New York’s requirement that education in a private school must be “substantially equivalent” to that offered by local public schools has been on the books for decades, but has never been enforced along the lines found in the State Commissioner’s recent directive. To state the obvious, the directive does not sit well with New York’s private school leaders and stakeholders. Indeed, the New York Council of Catholic School Superintendents has thrown down the gauntlet by exhorting all Catholic schools in the state to refrain from participating in “any review carried out by local public school officials.”
Jewish education advocates have also expressed displeasure over the directive. As reported in the CAPE Outlook, Rabbi David Zwiebel, Executive Vice President of Agudath Israel of America voiced the following objection:
“The notion that our schools have to provide an education that is ‘substantially equivalent’ to that provided in the public schools, as measured by the specific courses offered and the hours required to be devoted to those courses, is patently absurd. Parents who reach deep into their pockets, often at considerable sacrifice, to enroll heir children in religious or independent schools do so precisely because they seek an education that is substantially inequivalent to that which is offered in the public schools. Any governmental regulation of how nonpublic schools go about their educational business must be done, if at all, with a light touch — not with the heavy hand New York State has displayed with its new substantial equivalency guidance.”
In an interview conducted by the CAPSO Midweek E-Mailer, New York Catholic Conference Director for Education James Cultrara indicated that leaders representing diverse private school groups favor a political solution to the concerns generated by the Commissioner’s directive. While acknowledging the regulatory authority of the state, Mr. Cultrara pointedly observed that a state’s regulation of private schools must be reasonable and limited. In his view, the current controversy necessitates an answer to the question: “What are the minimum standards of instruction a state is permitted to compel of private schools?” From his perspective, the Commissioner’s directive significantly exceeds the limits of the state’s authority, “creating political and economic problems for private schools whose standards exceed those of the state.”
If private schools refuse to comply once school districts begin to implement the state’s directive, the matter will almost certainly move to the judicial arena. If and when that happens, a principal finding in the U.S. Supreme Court’s ruling in Pierce v.
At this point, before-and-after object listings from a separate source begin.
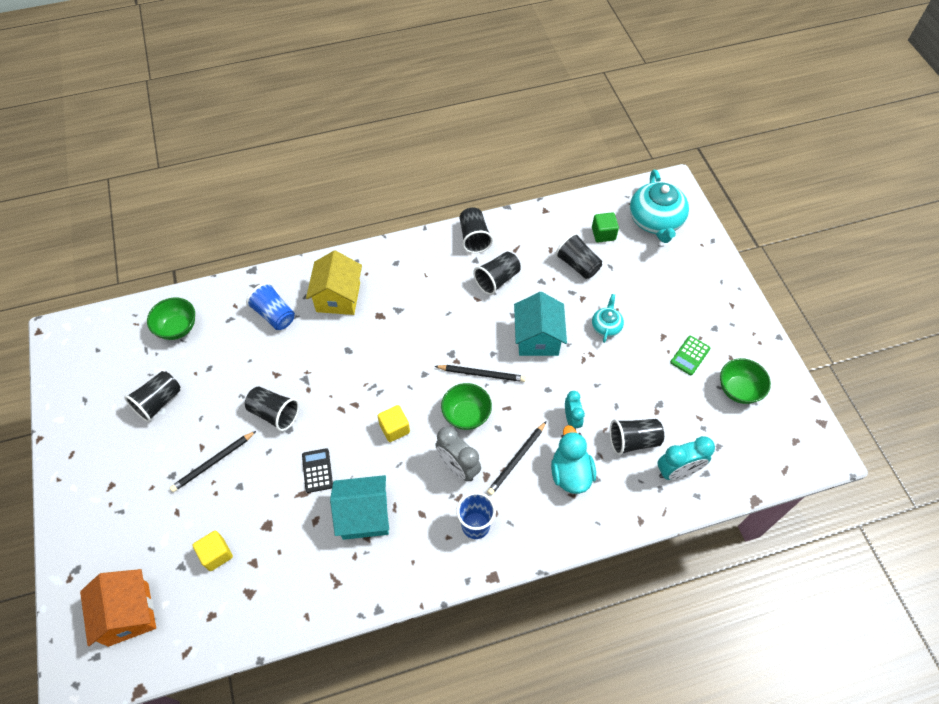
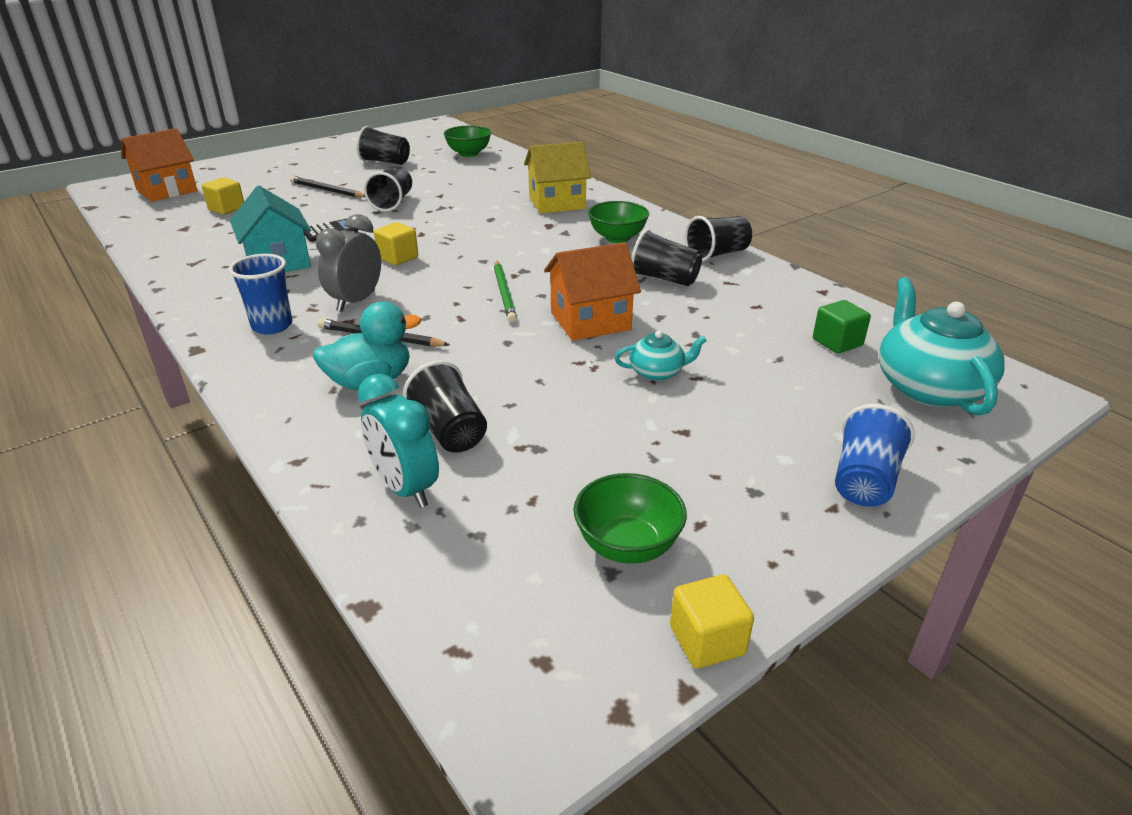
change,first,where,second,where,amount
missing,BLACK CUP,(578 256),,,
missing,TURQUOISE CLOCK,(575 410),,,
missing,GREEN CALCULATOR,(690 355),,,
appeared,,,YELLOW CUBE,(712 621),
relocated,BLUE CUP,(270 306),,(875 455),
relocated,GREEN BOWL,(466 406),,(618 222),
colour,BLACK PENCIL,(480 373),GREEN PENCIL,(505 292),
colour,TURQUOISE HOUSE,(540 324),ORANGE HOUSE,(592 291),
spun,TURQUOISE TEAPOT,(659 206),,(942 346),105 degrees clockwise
Society of Sisters is sure to come into play. In that landmark case, decided in 1925, a unanimous Court asserted the following:
“The fundamental theory of liberty upon which all governments of this Union rest excludes any general power of the State to standardize its children by forcing them to accept instruction from public teachers only.”
Admittedly, there is a degree of ambiguity in that statement. Is the standardization of children permissible, just not via forcing actual enrollment in public schools? Barring a political solution to the impending showdown in the Empire State, that might prove to be the decisive question in what, for America’s private schools, may prove to be the most consequential legal contest in nearly a century.